On September 25, 2024, a Stolperstein (stumbling stone) will be laid in Schwerin in memory of Jehovah’s Witness Emma Tiesel. This is the first time that the state capital of Mecklenburg-Vorpommern has commemorated a member of the religious community who was persecuted under National Socialism.
The Bible Students were already active in Schwerin before the First World War and their congregation was the largest in what was then Mecklenburg, with around 120 people in the 1920s. After being banned by the National Socialists in 1933, the Jehovah’s Witnesses in Schwerin moved their religious activities into illegality. Emma Tiesel took on the role of the responsible “group servant”. Meetings were held in her family home and she was also the regional contact point for the religious community’s literature printed abroad and smuggled across the border into the German Reich.

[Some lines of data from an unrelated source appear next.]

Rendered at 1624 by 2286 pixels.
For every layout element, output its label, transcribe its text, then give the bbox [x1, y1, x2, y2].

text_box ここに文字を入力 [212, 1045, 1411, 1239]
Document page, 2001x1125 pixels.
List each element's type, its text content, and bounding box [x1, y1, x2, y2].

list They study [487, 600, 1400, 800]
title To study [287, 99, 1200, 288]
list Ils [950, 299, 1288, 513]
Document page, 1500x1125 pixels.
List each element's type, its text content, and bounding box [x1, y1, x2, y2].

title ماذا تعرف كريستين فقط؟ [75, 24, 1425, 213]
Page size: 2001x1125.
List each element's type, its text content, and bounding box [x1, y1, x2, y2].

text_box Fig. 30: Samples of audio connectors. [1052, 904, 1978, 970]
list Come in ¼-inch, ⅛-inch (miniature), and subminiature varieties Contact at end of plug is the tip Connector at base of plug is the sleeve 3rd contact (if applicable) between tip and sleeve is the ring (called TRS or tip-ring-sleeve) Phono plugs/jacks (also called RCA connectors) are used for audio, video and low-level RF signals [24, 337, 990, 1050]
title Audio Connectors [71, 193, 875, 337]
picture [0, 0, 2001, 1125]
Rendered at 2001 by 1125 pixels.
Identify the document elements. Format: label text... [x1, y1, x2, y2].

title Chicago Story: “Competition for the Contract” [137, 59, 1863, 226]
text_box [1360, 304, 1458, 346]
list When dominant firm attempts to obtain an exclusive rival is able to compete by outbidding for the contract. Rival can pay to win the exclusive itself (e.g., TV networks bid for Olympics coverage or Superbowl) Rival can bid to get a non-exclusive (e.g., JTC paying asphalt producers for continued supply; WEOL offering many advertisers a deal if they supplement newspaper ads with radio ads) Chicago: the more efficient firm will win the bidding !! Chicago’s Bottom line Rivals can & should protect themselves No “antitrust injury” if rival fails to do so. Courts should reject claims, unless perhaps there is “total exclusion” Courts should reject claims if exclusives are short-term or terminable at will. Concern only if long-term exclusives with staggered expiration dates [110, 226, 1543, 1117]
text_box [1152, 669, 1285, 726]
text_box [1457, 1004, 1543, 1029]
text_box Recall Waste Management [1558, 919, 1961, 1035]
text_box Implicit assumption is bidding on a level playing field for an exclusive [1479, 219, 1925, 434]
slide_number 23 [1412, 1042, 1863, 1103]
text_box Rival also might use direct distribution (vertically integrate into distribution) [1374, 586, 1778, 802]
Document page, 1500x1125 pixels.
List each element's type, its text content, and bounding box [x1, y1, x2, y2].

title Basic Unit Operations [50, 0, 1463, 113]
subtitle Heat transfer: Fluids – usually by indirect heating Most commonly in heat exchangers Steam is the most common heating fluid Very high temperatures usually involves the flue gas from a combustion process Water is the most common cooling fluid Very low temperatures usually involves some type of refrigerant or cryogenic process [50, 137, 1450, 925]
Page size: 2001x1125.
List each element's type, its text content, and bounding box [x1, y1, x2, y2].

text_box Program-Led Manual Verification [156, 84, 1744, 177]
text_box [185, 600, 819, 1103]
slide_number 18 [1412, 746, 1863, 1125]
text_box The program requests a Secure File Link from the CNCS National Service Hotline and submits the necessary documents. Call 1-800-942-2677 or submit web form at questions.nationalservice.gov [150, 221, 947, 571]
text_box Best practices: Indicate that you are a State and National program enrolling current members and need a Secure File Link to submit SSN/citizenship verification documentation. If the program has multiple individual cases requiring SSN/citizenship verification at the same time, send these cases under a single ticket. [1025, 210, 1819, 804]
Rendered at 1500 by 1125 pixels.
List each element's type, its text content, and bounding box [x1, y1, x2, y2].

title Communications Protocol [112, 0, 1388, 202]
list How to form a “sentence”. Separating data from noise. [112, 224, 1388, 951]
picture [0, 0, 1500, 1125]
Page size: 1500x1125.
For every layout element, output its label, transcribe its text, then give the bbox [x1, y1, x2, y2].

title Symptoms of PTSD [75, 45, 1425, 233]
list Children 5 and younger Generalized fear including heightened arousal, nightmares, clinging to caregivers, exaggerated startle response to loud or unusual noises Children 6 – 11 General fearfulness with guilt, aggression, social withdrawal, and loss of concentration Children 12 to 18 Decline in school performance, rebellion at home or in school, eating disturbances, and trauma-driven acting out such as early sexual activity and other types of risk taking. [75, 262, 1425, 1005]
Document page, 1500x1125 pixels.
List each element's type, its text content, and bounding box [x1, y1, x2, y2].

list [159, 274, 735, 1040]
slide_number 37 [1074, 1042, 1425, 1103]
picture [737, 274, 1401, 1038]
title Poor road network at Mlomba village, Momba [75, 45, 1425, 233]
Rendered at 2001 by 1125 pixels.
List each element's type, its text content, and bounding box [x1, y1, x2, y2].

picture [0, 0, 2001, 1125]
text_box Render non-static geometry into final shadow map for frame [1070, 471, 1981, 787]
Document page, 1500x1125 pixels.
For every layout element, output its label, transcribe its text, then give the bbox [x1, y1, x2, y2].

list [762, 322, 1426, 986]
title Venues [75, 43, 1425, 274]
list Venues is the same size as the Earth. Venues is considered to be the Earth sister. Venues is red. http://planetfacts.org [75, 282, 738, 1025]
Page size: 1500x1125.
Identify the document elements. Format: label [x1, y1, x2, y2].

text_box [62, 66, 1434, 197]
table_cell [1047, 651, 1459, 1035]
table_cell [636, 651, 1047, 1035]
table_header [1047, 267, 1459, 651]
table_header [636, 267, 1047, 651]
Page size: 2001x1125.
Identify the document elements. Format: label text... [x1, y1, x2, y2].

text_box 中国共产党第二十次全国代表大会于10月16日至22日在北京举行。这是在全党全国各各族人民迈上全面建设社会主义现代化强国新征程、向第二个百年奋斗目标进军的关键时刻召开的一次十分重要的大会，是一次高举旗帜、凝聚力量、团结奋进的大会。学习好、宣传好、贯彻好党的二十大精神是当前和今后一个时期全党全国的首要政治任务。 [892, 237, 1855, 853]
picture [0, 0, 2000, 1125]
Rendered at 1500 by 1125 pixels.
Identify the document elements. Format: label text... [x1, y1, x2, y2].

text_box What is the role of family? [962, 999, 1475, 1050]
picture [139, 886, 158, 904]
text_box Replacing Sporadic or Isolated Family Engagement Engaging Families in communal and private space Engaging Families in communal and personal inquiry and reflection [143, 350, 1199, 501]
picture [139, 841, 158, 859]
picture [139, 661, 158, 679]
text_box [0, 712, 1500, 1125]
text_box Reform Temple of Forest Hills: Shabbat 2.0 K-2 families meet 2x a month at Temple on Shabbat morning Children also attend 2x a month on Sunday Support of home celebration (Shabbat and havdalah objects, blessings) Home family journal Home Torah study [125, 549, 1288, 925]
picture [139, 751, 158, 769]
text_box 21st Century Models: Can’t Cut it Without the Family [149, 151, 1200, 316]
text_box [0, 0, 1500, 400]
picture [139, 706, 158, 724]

Following an arrest operation, twelve Jehovah’s Witnesses were tried by the Schwerin Special Court on March 1, 1937. Emma Tiesel was sentenced to nine months in prison. According to her criminal record, she was “considered a particularly zealous (Bible Student) and violated the ban by holding the meeting and accepting the literature.” She served her sentence in Dreibergen-Bützow and Schönberg prisons. In Dreibergen-Bützow, she had reported to the doctor because of a sore throat, whereupon she was given a glass of liquid to gargle with. The liquid cauterized her mouth and oesophagus – whether this was accidental or intentional is unclear. Due to her state of health, she was released from prison on December 30, 1937. Emma Tiesel suffered from the consequences of the chemical burn until the end of her life.
After the end of the Second World War, freedom of worship in East Germany lasted only a short time. At the end of August 1950, the Jehovah’s Witnesses were banned again in the GDR, combined with an arrest campaign and a wave of trials in which many men and women were sentenced to prison. Emma Tiesel received a private warning about her imminent arrest in September 1950. She immediately left her home with her daughter and fled to West Berlin. 30 minutes later, the apartment was occupied by the State Security in order to arrest the occupants on their return. Her husband August Tiesel hid for a few more days, but then also fled to West Berlin. Once there as refugees, the family had to build a new life for themselves.
On September 25, 2024, at around 3 p.m., the Stolperstein for Emma Tiesel will be laid in Schwerin, at Heinrich-Mann-Straße 6, in the presence of family members. At 5 p.m. there will also be a central memorial event on the south bank of Schwerin’s Pfaffenteich pond to mark the laying of this year’s Stumbling Stones in Schwerin.